Mis amigas Teresa Doménech y María Llopis invaden este blog con una preciosa crónica sobre la experiencia gustativa y sensorial, en general, que han vivido hace unos días gracias a Joaquín Schmidt. Después de leerla, uno siente unas ganas incontrolables de vivirlo en carne propia.
9 de noviembre y seguimos con el cesto rebosante de emociones. Permanecen aún las sensaciones, en el oído y en el paladar. Todo sucedía en las entrañas (nunca mejor dicho, ahora verán) de Joaquín Schmidt, un restaurante con alma, donde las paredes hablan y donde, si entras, tus sentidos gozan.
“Mi filosofía - dice Joaquín - es cocinar cada día para treinta amigos”. Aquel no era un día habitual y todo era menos común, aunque la esencia era la misma de siempre y se apellidaba Schmidt.

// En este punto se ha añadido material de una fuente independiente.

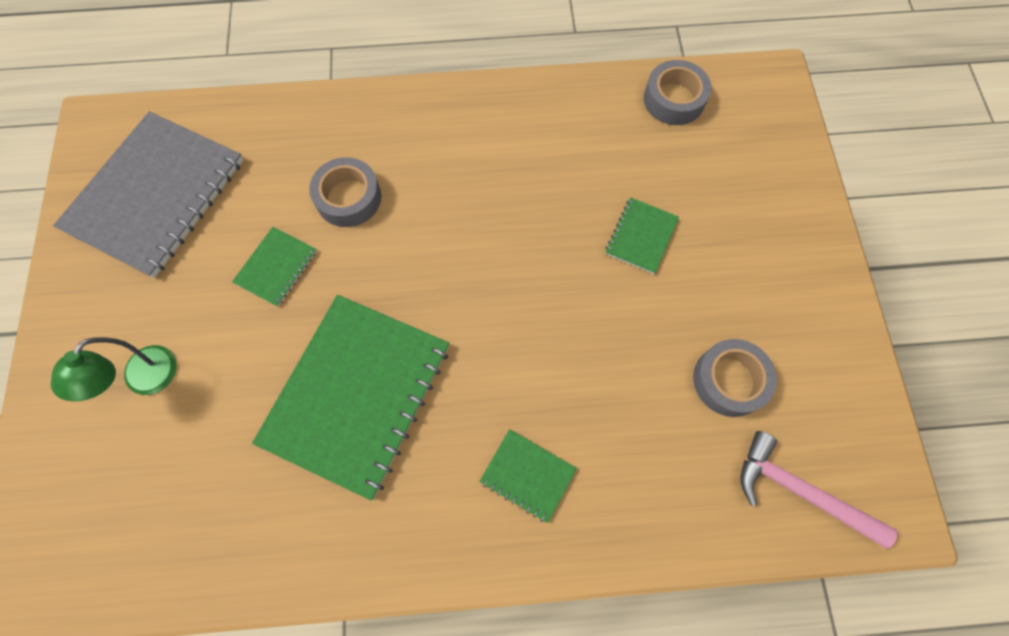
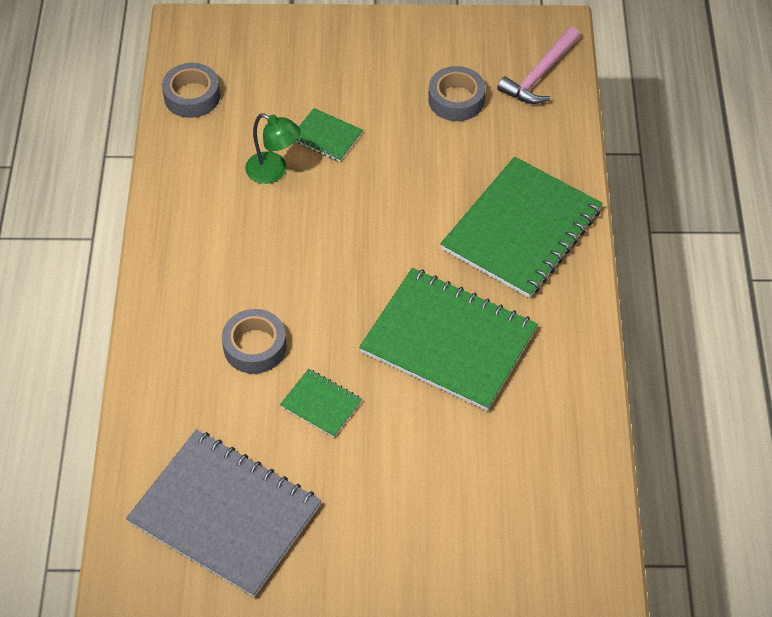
camera: 85 degrees left, 15 degrees down
green lamp [51,337,177,401] -> green lamp moved to [245,113,301,184]
green notebook [479,429,577,523] -> green notebook [440,157,603,298], size x2.25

Cerca de veinte personas, con inquietudes encontradas, acudimos a una cita privada, pero abierta al público, cuyo Director de orquesta era Joaquín Schmidt, el reconocido cocinero que un buen y bendito día decidió apostar por su filosofía de vida y por su escala de valores, aparcando así cualquier pretensión gastronómica. Esta vez era diferente. Tarima en el comedor del restaurante, mesa para tres y dos actores que iban a dar vida a “J” y a “D”.